I'm too busy touching my face to type.

Couldn't believe it right, I go in Argos because it's like
one of the only shops not to have been sacked (it's already
empty) and not only is there one chavvy lass coughing, some
other senior citizen farted near me.

Never again.


offline DADONCK from here on 2020-03-18 15:54 [#02597507]
Points: 3180 Status: Regular | Followup to Roger Wilco: #02597506

thats the only revenge seniors have these days


offline mohamed from the turtle business on 2020-03-18 15:55 [#02597508]
Points: 30646 Status: Regular | Show recordbag

everyone is like stoned at age 20 for this shit


offline EpicMegatrax from Greatest Hits on 2020-03-19 03:30 [#02597527]
Points: 16034 Status: Addict | Followup to DADONCK: #02597507

an old woman goes to the doctor with a problem.
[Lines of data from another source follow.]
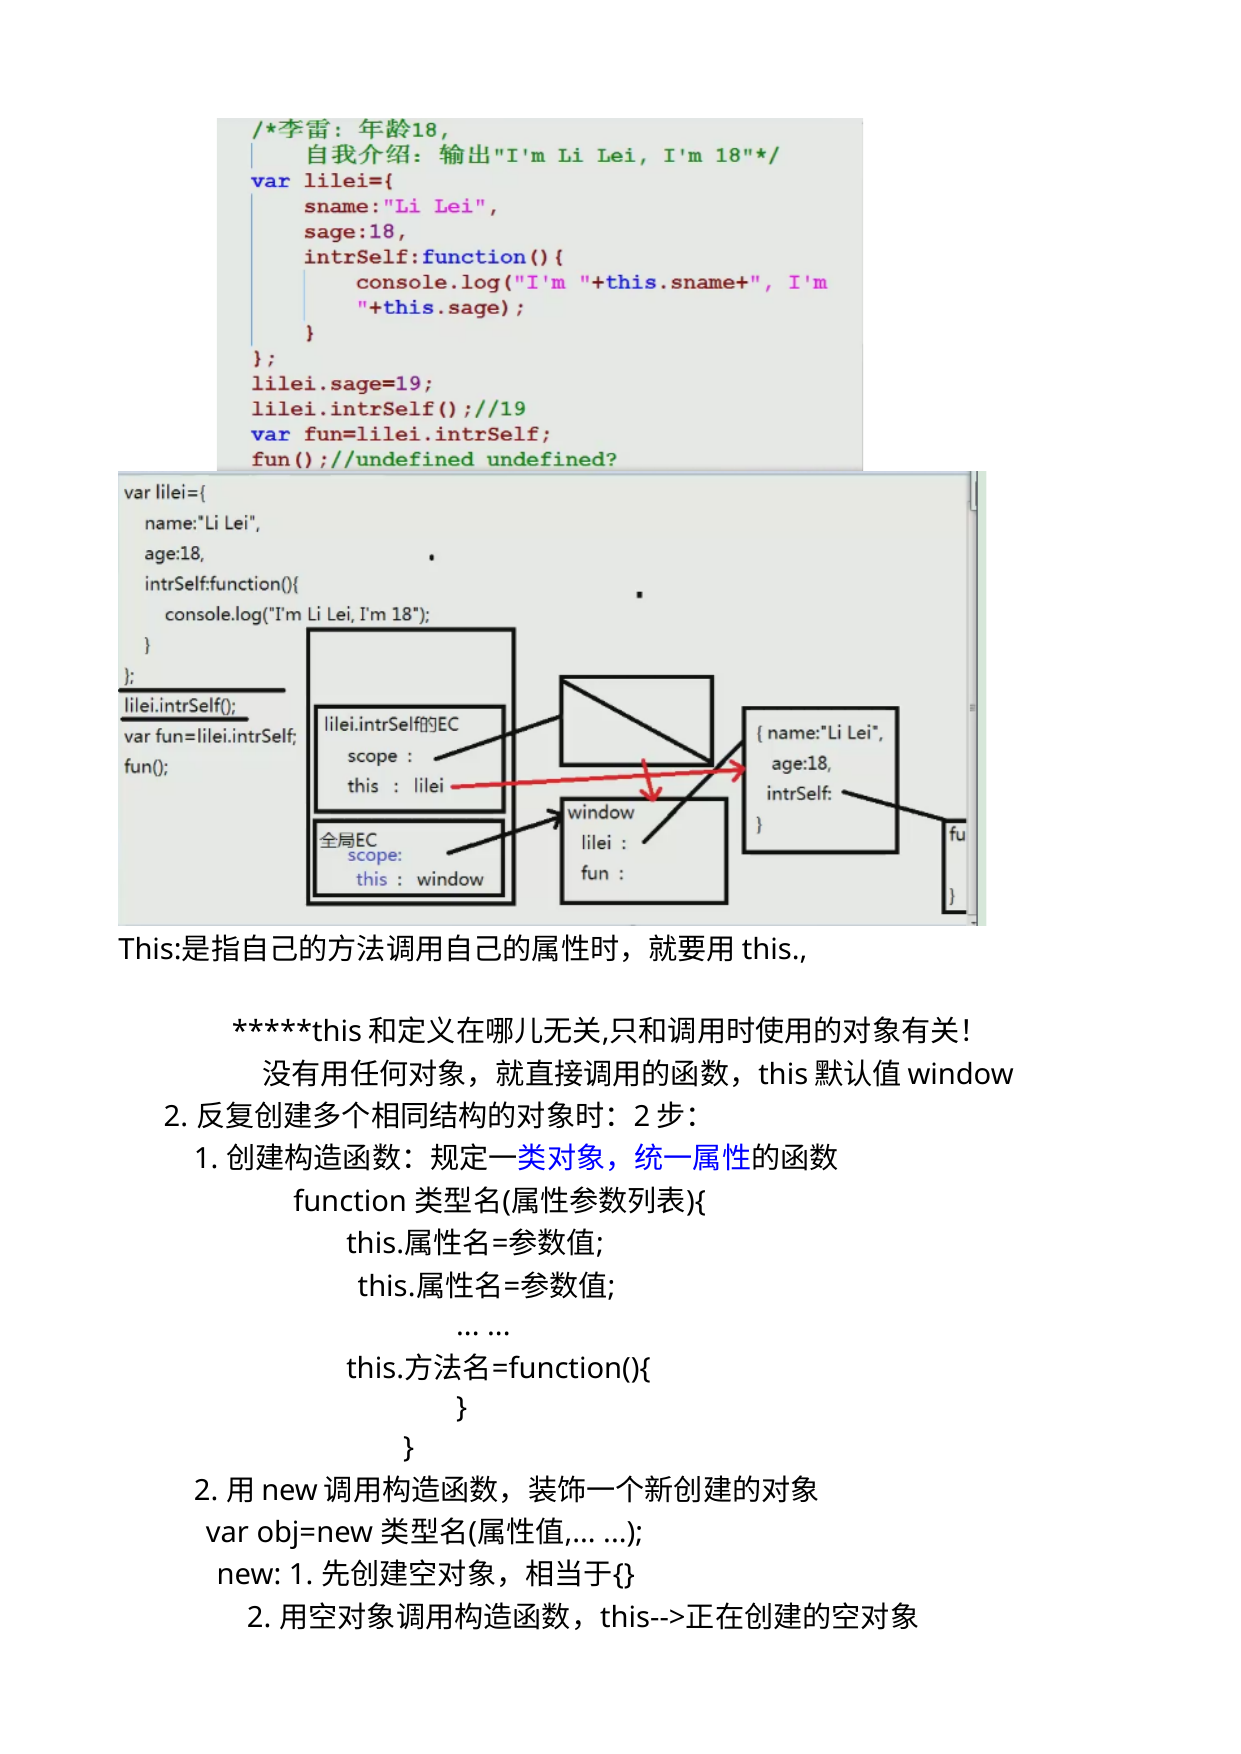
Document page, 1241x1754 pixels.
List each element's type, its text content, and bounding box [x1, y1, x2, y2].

text 2. 反复创建多个相同结构的对象时：2步： [118, 1093, 1122, 1135]
text } [222, 1426, 1122, 1466]
text function 类型名(属性参数列表){ [222, 1177, 1122, 1220]
text this.属性名=参数值; [222, 1220, 1122, 1262]
text } [222, 1387, 1122, 1426]
text 1. 创建构造函数：规定一类对象，统一属性的函数 [118, 1135, 1122, 1177]
text this.方法名=function(){ [222, 1344, 1122, 1387]
text ... ... [222, 1304, 1122, 1344]
text This:是指自己的方法调用自己的属性时，就要用this., [118, 926, 1122, 968]
text 2. 用空对象调用构造函数，this-->正在创建的空对象 [118, 1593, 1122, 1636]
text 2. 用new调用构造函数，装饰一个新创建的对象 [118, 1466, 1122, 1508]
text 没有用任何对象，就直接调用的函数，this默认值window [118, 1050, 1122, 1093]
text this.属性名=参数值; [222, 1262, 1122, 1304]
text *****this和定义在哪儿无关,只和调用时使用的对象有关！ [118, 1008, 1122, 1050]
text var obj=new 类型名(属性值,... ...); [118, 1508, 1122, 1551]
picture [118, 118, 987, 926]
text new: 1. 先创建空对象，相当于{} [118, 1551, 1122, 1593]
"doctor," she says, "i'm farting all. the. time! but it's
very strange, because they don't make any noise, and they
don't smell."

the doctor examines her for a bit, and writes her a
prescription. "come back next week, let's see how you're
doing," he says.

the next week, the old woman comes back, and she's quite

"doctor," she says, "i don't know what you gave me, but now
my farts smell awful!!"

"great, great" the doctor says. "now that we've fixed your
sense of smell, let's work on your hearing."